Are you a regular ChatGPT user? Have you activated the “memory” function — which lets the OpenAI chatbot remember key details about you and your likes?
If yes, head over to it when you’ve got a spare moment and type in this question: “Based on our chats, what’s one thing you can tell me about myself that I might not be aware of?”
This query was first put forward on X by Tom Morgan, founder of The Leading Edge newsletter and ex-director of client communications and marketing at Sapient Capital wealth management.
ChatGPT’s answers to this prompt might astonish and even touch you with their insight into your personality and work approach. It’s likely to work with other AI chatbots and assistants with lasting memory, like Anthropic’s Claude Sonnet 3.5.
Even OpenAI co-founder and CEO Sam Altman commented on the trend on his X account, saying “love this” and reposting Morgan’s original post.

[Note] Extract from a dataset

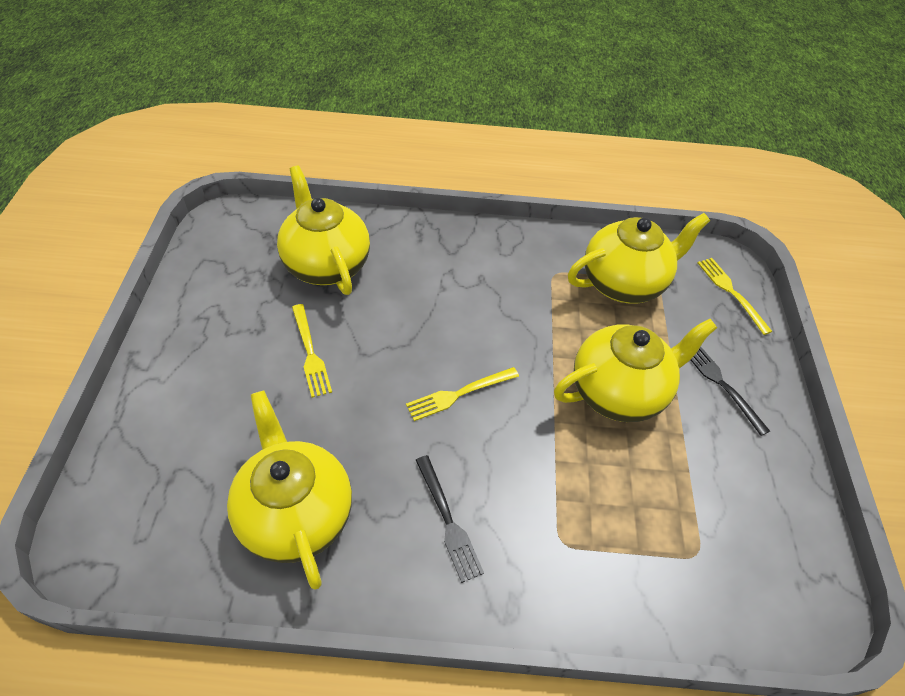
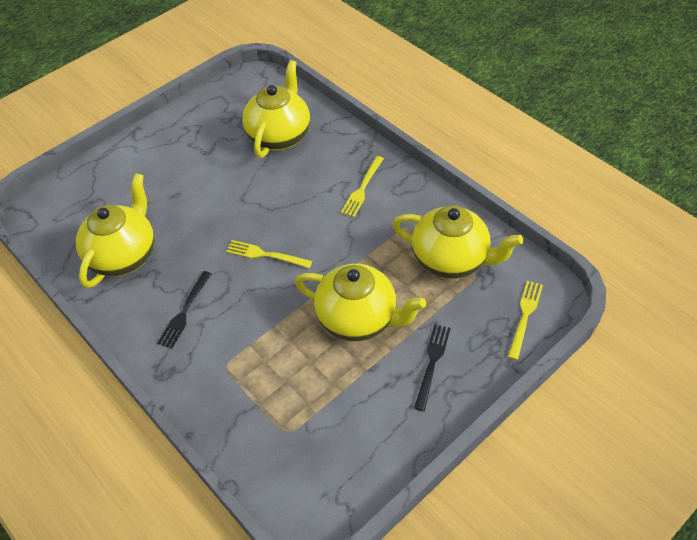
camera: 50 degrees right, 0 degrees up
(310, 353) = (216, 181): yellow fork -> yellow fork (362, 189)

However, I don’t agree with this view as at least in my case — and likely for all those with ChatGPT’s memory feature on (see how to enable it here) — the chatbot is using whatever is stored in its memory to answer you, and even if it doesn’t draw insights from every single chat you have with it, it clearly knows info about you that it can use to try some sort of value-judgement and reflective answer (as shown by the fact that my response noted I was a journalist).
Still, others have shared variations of Morgan’s original question, noting that curious users might want to check out the difference in responses by switching the underlying model powering ChatGPT from the default GPT-4o or 4o mini to OpenAI’s new o1 preview reasoning model.
No matter which version of the question you choose to ask ChatGPT, or any AI chatbot for that matter, regular users might find it interesting, fun, and potentially eye-opening to learn what the chatbot says it knows about you — and more importantly, it might inspire you to think about yourself differently today.
Overall, the interest in using AI models to find out more about ourselves and our habits shows how much potential they have, far beyond just helping with work or school tasks. Indeed, as the generative AI era nears its 2nd birthday (since ChatGPT’s November 2022 launch), this question and others like it show just how much AI has become part of our lives and society, and how the more we use it, the more interesting new uses for it people discover.